Every entry below must be copied exactly, with nothing left out.

> [MATERIALS PROVIDED]
- - - -

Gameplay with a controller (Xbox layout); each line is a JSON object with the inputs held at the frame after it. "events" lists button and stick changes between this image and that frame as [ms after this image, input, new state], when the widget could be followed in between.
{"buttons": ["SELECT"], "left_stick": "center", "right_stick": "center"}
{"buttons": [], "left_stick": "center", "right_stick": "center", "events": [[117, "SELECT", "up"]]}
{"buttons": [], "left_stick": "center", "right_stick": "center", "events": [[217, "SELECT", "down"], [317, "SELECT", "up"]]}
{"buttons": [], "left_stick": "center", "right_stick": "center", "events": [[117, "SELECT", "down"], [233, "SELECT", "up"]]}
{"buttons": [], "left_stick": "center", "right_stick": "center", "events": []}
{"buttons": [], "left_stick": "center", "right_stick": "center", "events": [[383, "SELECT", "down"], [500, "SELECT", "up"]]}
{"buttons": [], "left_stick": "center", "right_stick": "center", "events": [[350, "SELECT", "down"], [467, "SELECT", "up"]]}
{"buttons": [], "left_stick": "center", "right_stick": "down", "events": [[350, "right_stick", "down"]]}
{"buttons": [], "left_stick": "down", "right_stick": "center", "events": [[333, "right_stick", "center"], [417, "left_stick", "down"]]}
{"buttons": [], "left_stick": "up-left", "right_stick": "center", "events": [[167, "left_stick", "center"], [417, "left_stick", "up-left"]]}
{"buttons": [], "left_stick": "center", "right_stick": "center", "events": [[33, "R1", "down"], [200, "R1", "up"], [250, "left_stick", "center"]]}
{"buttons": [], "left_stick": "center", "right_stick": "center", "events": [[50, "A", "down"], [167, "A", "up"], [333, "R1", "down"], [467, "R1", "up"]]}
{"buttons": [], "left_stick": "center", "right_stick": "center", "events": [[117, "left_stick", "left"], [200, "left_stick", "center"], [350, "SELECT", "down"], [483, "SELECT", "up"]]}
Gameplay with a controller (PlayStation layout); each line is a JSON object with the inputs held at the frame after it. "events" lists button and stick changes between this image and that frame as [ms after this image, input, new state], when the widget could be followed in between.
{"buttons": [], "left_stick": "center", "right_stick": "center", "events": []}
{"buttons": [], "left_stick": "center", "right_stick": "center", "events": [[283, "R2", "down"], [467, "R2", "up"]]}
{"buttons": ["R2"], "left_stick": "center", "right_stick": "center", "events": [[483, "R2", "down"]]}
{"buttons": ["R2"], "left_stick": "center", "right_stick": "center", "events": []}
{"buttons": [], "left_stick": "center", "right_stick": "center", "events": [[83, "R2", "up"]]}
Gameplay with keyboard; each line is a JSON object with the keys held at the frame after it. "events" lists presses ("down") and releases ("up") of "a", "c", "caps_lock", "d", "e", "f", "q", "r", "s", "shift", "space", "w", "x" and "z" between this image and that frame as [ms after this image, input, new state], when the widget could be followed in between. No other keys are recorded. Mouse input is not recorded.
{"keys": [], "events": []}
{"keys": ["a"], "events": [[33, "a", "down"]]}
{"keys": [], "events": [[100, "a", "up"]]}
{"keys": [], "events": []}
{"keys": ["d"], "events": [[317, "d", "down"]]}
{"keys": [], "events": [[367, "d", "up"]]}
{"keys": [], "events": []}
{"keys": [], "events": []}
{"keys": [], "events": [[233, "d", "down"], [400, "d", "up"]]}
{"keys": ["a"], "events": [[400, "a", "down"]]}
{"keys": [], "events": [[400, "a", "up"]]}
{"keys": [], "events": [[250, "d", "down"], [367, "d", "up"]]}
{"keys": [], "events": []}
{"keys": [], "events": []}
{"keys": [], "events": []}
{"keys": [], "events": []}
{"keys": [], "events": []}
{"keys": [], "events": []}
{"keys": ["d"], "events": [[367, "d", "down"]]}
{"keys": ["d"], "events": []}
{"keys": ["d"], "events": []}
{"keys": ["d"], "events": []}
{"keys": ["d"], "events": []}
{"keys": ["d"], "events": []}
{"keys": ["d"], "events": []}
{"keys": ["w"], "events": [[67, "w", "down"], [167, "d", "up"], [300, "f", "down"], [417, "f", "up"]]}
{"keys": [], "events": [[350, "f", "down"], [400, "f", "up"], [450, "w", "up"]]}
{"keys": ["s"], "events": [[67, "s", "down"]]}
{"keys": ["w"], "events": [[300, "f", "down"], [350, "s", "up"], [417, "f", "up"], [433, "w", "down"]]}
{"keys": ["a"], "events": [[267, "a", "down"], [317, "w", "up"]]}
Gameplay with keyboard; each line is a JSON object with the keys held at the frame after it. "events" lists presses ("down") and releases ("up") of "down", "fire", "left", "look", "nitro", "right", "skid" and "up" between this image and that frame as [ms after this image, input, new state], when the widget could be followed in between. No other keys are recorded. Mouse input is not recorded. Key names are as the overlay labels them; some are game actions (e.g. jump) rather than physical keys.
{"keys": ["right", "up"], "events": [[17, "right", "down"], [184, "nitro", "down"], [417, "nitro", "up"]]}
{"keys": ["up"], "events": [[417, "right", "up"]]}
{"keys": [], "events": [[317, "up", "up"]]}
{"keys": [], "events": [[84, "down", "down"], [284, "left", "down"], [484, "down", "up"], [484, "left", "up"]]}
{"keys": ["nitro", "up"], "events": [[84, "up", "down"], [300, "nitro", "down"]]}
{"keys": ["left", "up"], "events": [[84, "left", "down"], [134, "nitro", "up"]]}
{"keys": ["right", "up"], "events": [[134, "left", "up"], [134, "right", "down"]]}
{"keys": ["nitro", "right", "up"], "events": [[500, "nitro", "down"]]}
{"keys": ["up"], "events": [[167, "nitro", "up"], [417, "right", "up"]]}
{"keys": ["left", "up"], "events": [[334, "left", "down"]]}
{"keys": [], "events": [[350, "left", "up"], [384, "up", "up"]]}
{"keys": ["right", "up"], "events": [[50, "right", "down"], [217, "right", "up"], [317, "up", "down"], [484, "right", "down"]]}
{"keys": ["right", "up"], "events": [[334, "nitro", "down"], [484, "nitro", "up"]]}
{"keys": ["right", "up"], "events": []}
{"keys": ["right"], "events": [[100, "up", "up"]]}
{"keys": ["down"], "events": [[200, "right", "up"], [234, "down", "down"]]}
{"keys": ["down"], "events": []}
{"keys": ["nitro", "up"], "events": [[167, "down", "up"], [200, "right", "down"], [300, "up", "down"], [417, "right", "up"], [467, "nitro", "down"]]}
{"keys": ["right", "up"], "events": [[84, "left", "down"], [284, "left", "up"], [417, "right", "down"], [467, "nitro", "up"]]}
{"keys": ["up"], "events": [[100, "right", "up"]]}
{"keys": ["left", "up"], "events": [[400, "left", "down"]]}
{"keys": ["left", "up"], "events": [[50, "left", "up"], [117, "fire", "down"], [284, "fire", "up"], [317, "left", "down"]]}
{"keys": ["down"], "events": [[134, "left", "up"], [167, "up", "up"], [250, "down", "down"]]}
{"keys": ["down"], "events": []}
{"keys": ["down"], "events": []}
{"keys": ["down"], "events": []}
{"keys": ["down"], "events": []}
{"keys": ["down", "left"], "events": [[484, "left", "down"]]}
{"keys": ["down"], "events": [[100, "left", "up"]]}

- - - -

> [REPLY TO THE EXERCISE]
Gameplay with a controller (Xbox layout); each line is a JSON object with the inputs held at the frame after it. "events" lists button and stick changes between this image and that frame as [ms after this image, input, new state], when the widget could be followed in between.
{"buttons": ["SELECT"], "left_stick": "center", "right_stick": "center"}
{"buttons": [], "left_stick": "center", "right_stick": "center", "events": [[117, "SELECT", "up"]]}
{"buttons": [], "left_stick": "center", "right_stick": "center", "events": [[217, "SELECT", "down"], [317, "SELECT", "up"]]}
{"buttons": [], "left_stick": "center", "right_stick": "center", "events": [[117, "SELECT", "down"], [233, "SELECT", "up"]]}
{"buttons": [], "left_stick": "center", "right_stick": "center", "events": []}
{"buttons": [], "left_stick": "center", "right_stick": "center", "events": [[383, "SELECT", "down"], [500, "SELECT", "up"]]}
{"buttons": [], "left_stick": "center", "right_stick": "center", "events": [[350, "SELECT", "down"], [467, "SELECT", "up"]]}
{"buttons": [], "left_stick": "center", "right_stick": "down", "events": [[350, "right_stick", "down"]]}
{"buttons": [], "left_stick": "down", "right_stick": "center", "events": [[333, "right_stick", "center"], [417, "left_stick", "down"]]}
{"buttons": [], "left_stick": "up-left", "right_stick": "center", "events": [[167, "left_stick", "center"], [417, "left_stick", "up-left"]]}
{"buttons": [], "left_stick": "center", "right_stick": "center", "events": [[33, "R1", "down"], [200, "R1", "up"], [250, "left_stick", "center"]]}
{"buttons": [], "left_stick": "center", "right_stick": "center", "events": [[50, "A", "down"], [167, "A", "up"], [333, "R1", "down"], [467, "R1", "up"]]}
{"buttons": [], "left_stick": "center", "right_stick": "center", "events": [[117, "left_stick", "left"], [200, "left_stick", "center"], [350, "SELECT", "down"], [483, "SELECT", "up"]]}
Gameplay with a controller (PlayStation layout); each line is a JSON object with the inputs held at the frame after it. "events" lists button and stick changes between this image and that frame as [ms after this image, input, new state], when the widget could be followed in between.
{"buttons": [], "left_stick": "center", "right_stick": "center", "events": []}
{"buttons": [], "left_stick": "center", "right_stick": "center", "events": [[283, "R2", "down"], [467, "R2", "up"]]}
{"buttons": ["R2"], "left_stick": "center", "right_stick": "center", "events": [[483, "R2", "down"]]}
{"buttons": ["R2"], "left_stick": "center", "right_stick": "center", "events": []}
{"buttons": [], "left_stick": "center", "right_stick": "center", "events": [[83, "R2", "up"]]}
Gameplay with keyboard; each line is a JSON object with the keys held at the frame after it. "events" lists presses ("down") and releases ("up") of "a", "c", "caps_lock", "d", "e", "f", "q", "r", "s", "shift", "space", "w", "x" and "z" between this image and that frame as [ms after this image, input, new state], when the widget could be followed in between. No other keys are recorded. Mouse input is not recorded.
{"keys": [], "events": []}
{"keys": ["a"], "events": [[33, "a", "down"]]}
{"keys": [], "events": [[100, "a", "up"]]}
{"keys": [], "events": []}
{"keys": ["d"], "events": [[317, "d", "down"]]}
{"keys": [], "events": [[367, "d", "up"]]}
{"keys": [], "events": []}
{"keys": [], "events": []}
{"keys": [], "events": [[233, "d", "down"], [400, "d", "up"]]}
{"keys": ["a"], "events": [[400, "a", "down"]]}
{"keys": [], "events": [[400, "a", "up"]]}
{"keys": [], "events": [[250, "d", "down"], [367, "d", "up"]]}
{"keys": [], "events": []}
{"keys": [], "events": []}
{"keys": [], "events": []}
{"keys": [], "events": []}
{"keys": [], "events": []}
{"keys": [], "events": []}
{"keys": ["d"], "events": [[367, "d", "down"]]}
{"keys": ["d"], "events": []}
{"keys": ["d"], "events": []}
{"keys": ["d"], "events": []}
{"keys": ["d"], "events": []}
{"keys": ["d"], "events": []}
{"keys": ["d"], "events": []}
{"keys": ["w"], "events": [[67, "w", "down"], [167, "d", "up"], [300, "f", "down"], [417, "f", "up"]]}
{"keys": [], "events": [[350, "f", "down"], [400, "f", "up"], [450, "w", "up"]]}
{"keys": ["s"], "events": [[67, "s", "down"]]}
{"keys": ["w"], "events": [[300, "f", "down"], [350, "s", "up"], [417, "f", "up"], [433, "w", "down"]]}
{"keys": ["a"], "events": [[267, "a", "down"], [317, "w", "up"]]}
Gameplay with keyboard; each line is a JSON object with the keys held at the frame after it. "events" lists presses ("down") and releases ("up") of "down", "fire", "left", "look", "nitro", "right", "skid" and "up" between this image and that frame as [ms after this image, input, new state], when the widget could be followed in between. No other keys are recorded. Mouse input is not recorded. Key names are as the overlay labels them; some are game actions (e.g. jump) rather than physical keys.
{"keys": ["right", "up"], "events": [[17, "right", "down"], [184, "nitro", "down"], [417, "nitro", "up"]]}
{"keys": ["up"], "events": [[417, "right", "up"]]}
{"keys": [], "events": [[317, "up", "up"]]}
{"keys": [], "events": [[84, "down", "down"], [284, "left", "down"], [484, "down", "up"], [484, "left", "up"]]}
{"keys": ["nitro", "up"], "events": [[84, "up", "down"], [300, "nitro", "down"]]}
{"keys": ["left", "up"], "events": [[84, "left", "down"], [134, "nitro", "up"]]}
{"keys": ["right", "up"], "events": [[134, "left", "up"], [134, "right", "down"]]}
{"keys": ["nitro", "right", "up"], "events": [[500, "nitro", "down"]]}
{"keys": ["up"], "events": [[167, "nitro", "up"], [417, "right", "up"]]}
{"keys": ["left", "up"], "events": [[334, "left", "down"]]}
{"keys": [], "events": [[350, "left", "up"], [384, "up", "up"]]}
{"keys": ["right", "up"], "events": [[50, "right", "down"], [217, "right", "up"], [317, "up", "down"], [484, "right", "down"]]}
{"keys": ["right", "up"], "events": [[334, "nitro", "down"], [484, "nitro", "up"]]}
{"keys": ["right", "up"], "events": []}
{"keys": ["right"], "events": [[100, "up", "up"]]}
{"keys": ["down"], "events": [[200, "right", "up"], [234, "down", "down"]]}
{"keys": ["down"], "events": []}
{"keys": ["nitro", "up"], "events": [[167, "down", "up"], [200, "right", "down"], [300, "up", "down"], [417, "right", "up"], [467, "nitro", "down"]]}
{"keys": ["right", "up"], "events": [[84, "left", "down"], [284, "left", "up"], [417, "right", "down"], [467, "nitro", "up"]]}
{"keys": ["up"], "events": [[100, "right", "up"]]}
{"keys": ["left", "up"], "events": [[400, "left", "down"]]}
{"keys": ["left", "up"], "events": [[50, "left", "up"], [117, "fire", "down"], [284, "fire", "up"], [317, "left", "down"]]}
{"keys": ["down"], "events": [[134, "left", "up"], [167, "up", "up"], [250, "down", "down"]]}
{"keys": ["down"], "events": []}
{"keys": ["down"], "events": []}
{"keys": ["down"], "events": []}
{"keys": ["down"], "events": []}
{"keys": ["down", "left"], "events": [[484, "left", "down"]]}
{"keys": ["down"], "events": [[100, "left", "up"]]}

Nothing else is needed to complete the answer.